Online supplemental material
Fig. S1 shows the kinetics of FM4-64 uptake in the For2A-GFP line. Fig. S2 shows expression of noncomplementing constructs from Figs. 3 and 5. Fig. S3 shows dose-dependent complementation of the formin RNAi phenotype using constructs that replace the PTEN domain with PTEN homologues. Fig. S4 shows dose-dependent complementation of the formin RNAi phenotype using constructs that replace the PTEN domain with unrelated PI(3,5)P2 binding proteins. Fig. S5 shows GFP fluorescence intensity in stable lines expressing various GFP fusion constructs, complementation by MTM1*-FH1-FH2-3XGFP, and localization of MTM1*-FH1-FH2-3XGFP. Video 1 is a time-lapse of For2A-GFP localization at the cell tip and phragmoplast during cytokinesis. Video 2 is a time-lapse of PTEN-GFP localization at the cell tip and phragmoplast during cytokinesis. Video 3 is a time-lapse of FM4-64 labeled For2A-GFP cell. Video 4 is a time-lapse of a growing cell expressing Lifeact-mCherry and For2A-GFP. Video 5 is a time-lapse of a cell expressing Lifeact-mCherry and For2A-GFP showing a cytoplasmic burst of For2A-GFP generating actin filaments. Video 6 is a montage of several videos showing cortical or diffuse localization of a variety of GFP fusion proteins.
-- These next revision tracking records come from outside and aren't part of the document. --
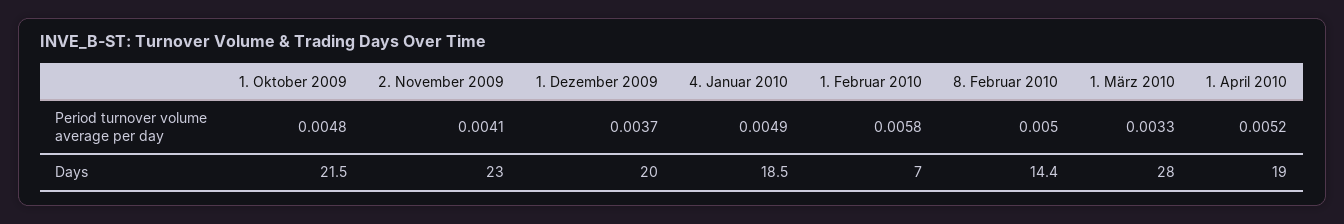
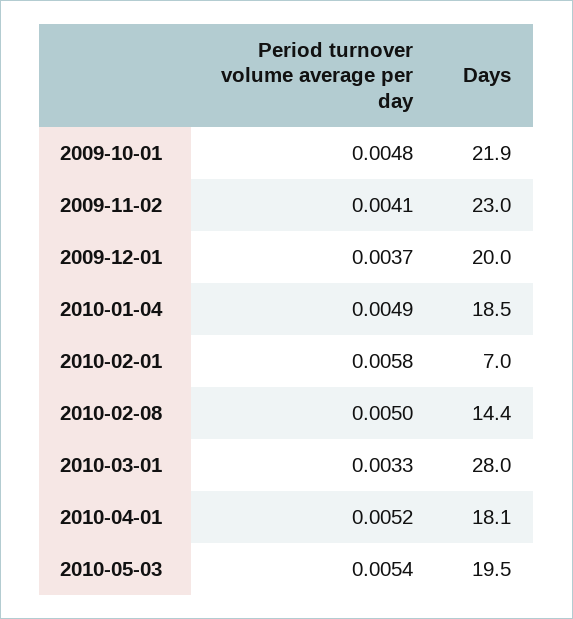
1. Oktober 2009, Days: 21.5 -> 21.9
1. April 2010, Days: 19 -> 18.1
2010-05-03, Period turnover volume average per day: none -> 0.0054
2010-05-03, Days: none -> 19.5

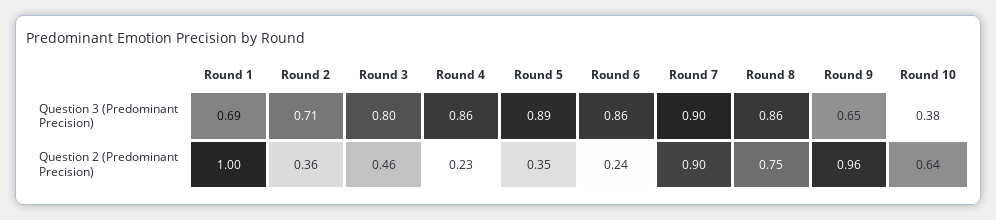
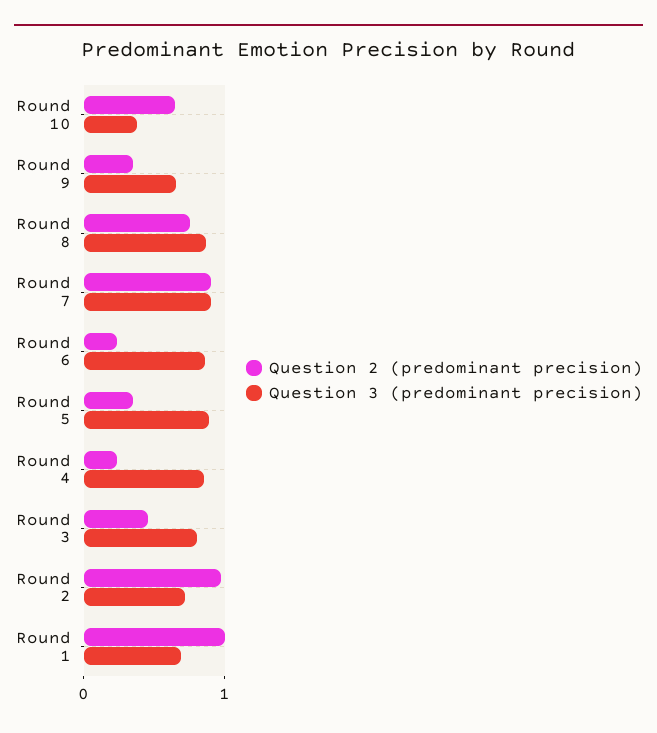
Question 2 (Predominant Precision), Round 2: 0.36 -> 1
Question 2 (Predominant Precision), Round 9: 0.96 -> 0.4

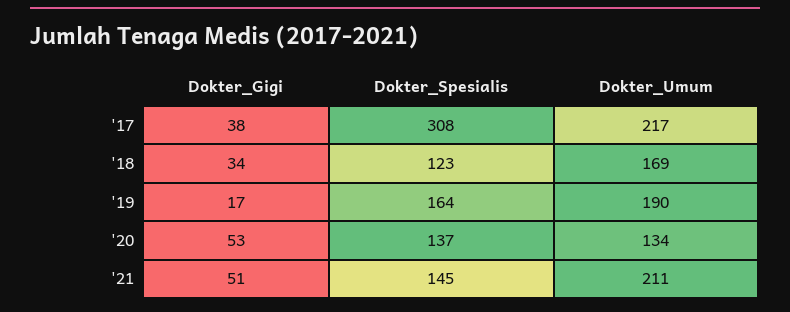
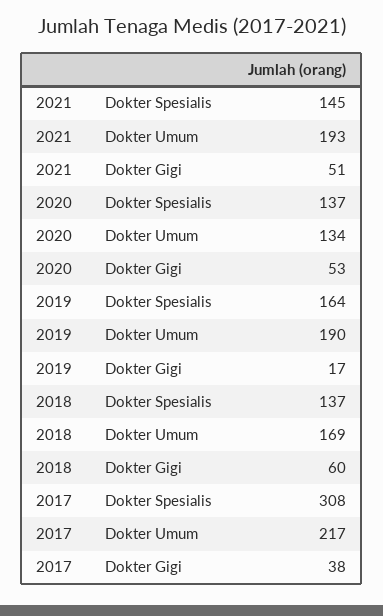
Dokter_Gigi, '18: 34 -> 60
Dokter_Spesialis, '18: 123 -> 137
Dokter_Umum, '21: 211 -> 193

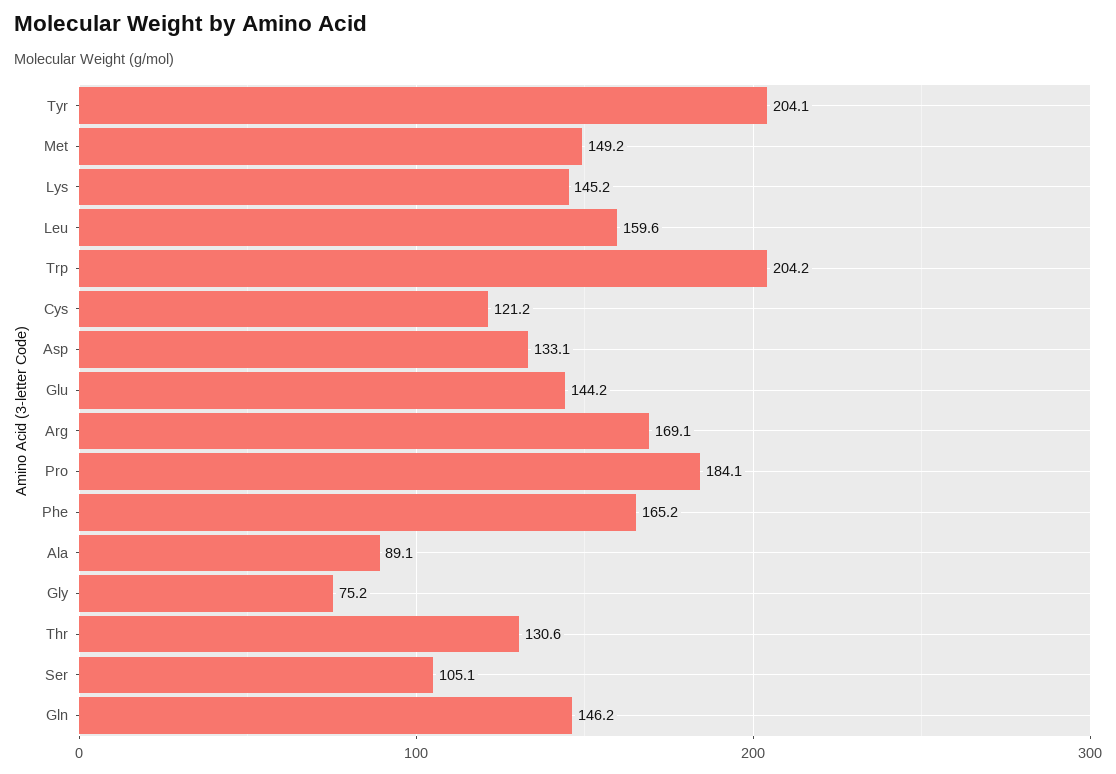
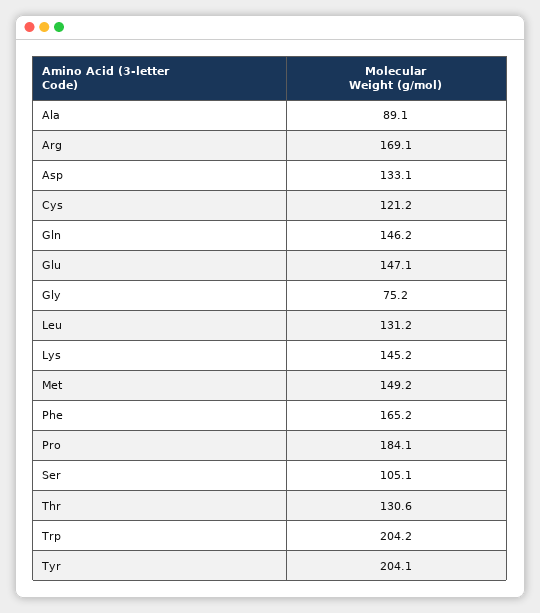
Leu: 159.6 -> 131.2
Glu: 144.2 -> 147.1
Video 7 contains two time-lapse series showing cortical For2A-GFP in FAB1-RNAi cells. Video 8 contains two time-lapse series. The left is cortical For2A-GFP without any treatment and the right is cortical For2A-GFP treated with latrunculin B. Videos 9 and 10 show For2A-GFP and Lifeact-mCherry imaged simultaneously with VAEM at the cell cortex. Table S1 shows the sequence comparison between formin PTEN domains and PTEN homologues. Table S2 shows the primers used in this study.
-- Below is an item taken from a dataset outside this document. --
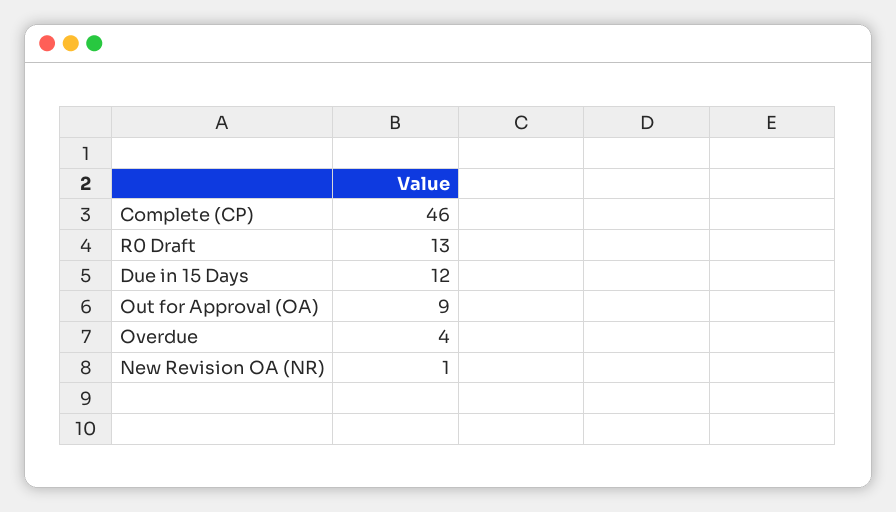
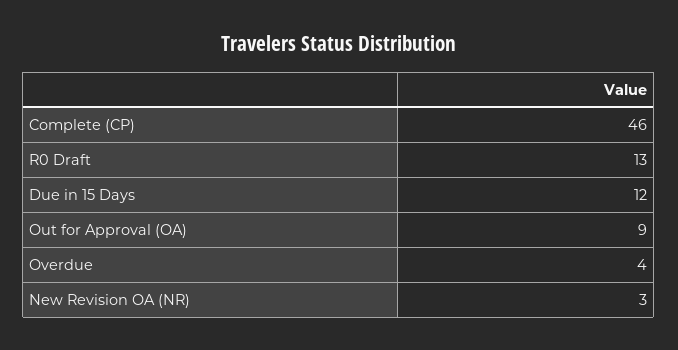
New Revision OA (NR): 1 -> 3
We thank Tobias Baskin for extensive editing of the manuscript. We thank Robert Augustine, Caleb Rounds, Graham Burkart, and Peter Hepler for critical reading and helpful suggestions. We thank Jennifer Ross for assistance with simultaneous VAEM imaging of formin and actin. We thank Lawrence Winship for technical advice regarding ImageJ. We also thank members of the Bezanilla laboratory for technical support. We would like to thank Fred Robinson, Jack Dixon, Joop Vermeer, Elison Blancaflor, Teun Munnik, and Aaron Marshall for plasmids encoding phosphoinositide binders; Pat Wadsworth for human HeLa cells; and Wei-Lih Lee for budding yeast genomic DNA.
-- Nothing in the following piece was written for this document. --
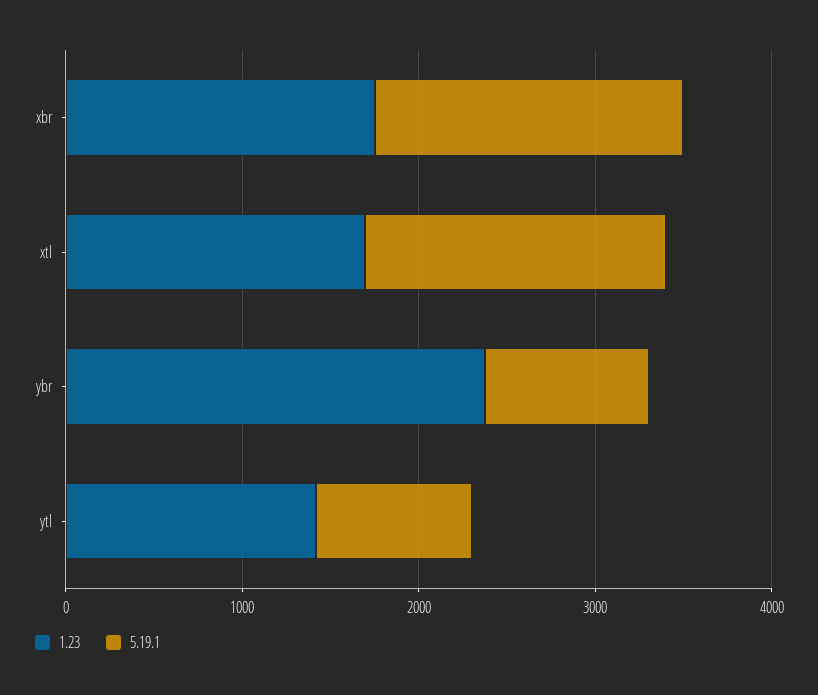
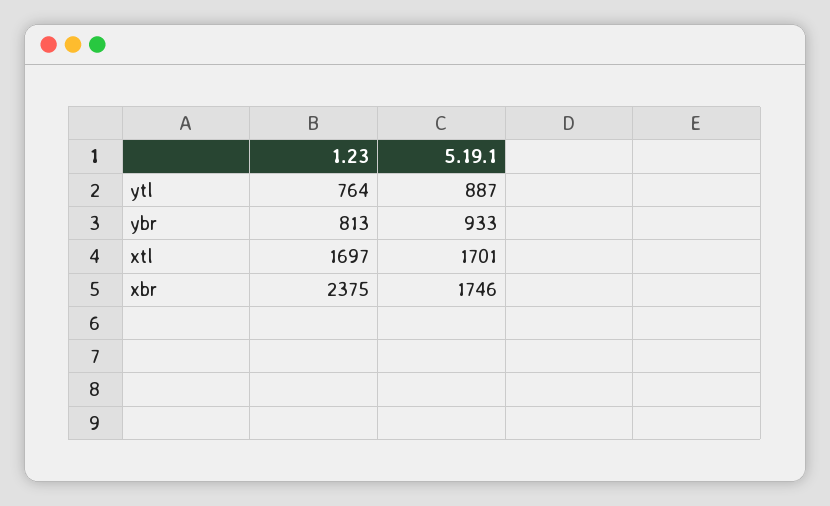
1.23, xbr: 1800 -> 2375
1.23, ybr: 2400 -> 813
1.23, ytl: 1400 -> 764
This work was supported by the National Science Foundation MCB-0747231 (to M. Bezanilla) and the David and Lucille Packard Foundation (to M. Bezanilla). The spinning disc confocal and VAEM microscopes are university facilities funded by an NSF Major Research Instrumentation Development award (0923318).
P.A.C. van Gisbergen and M. Li contributed equally to this paper.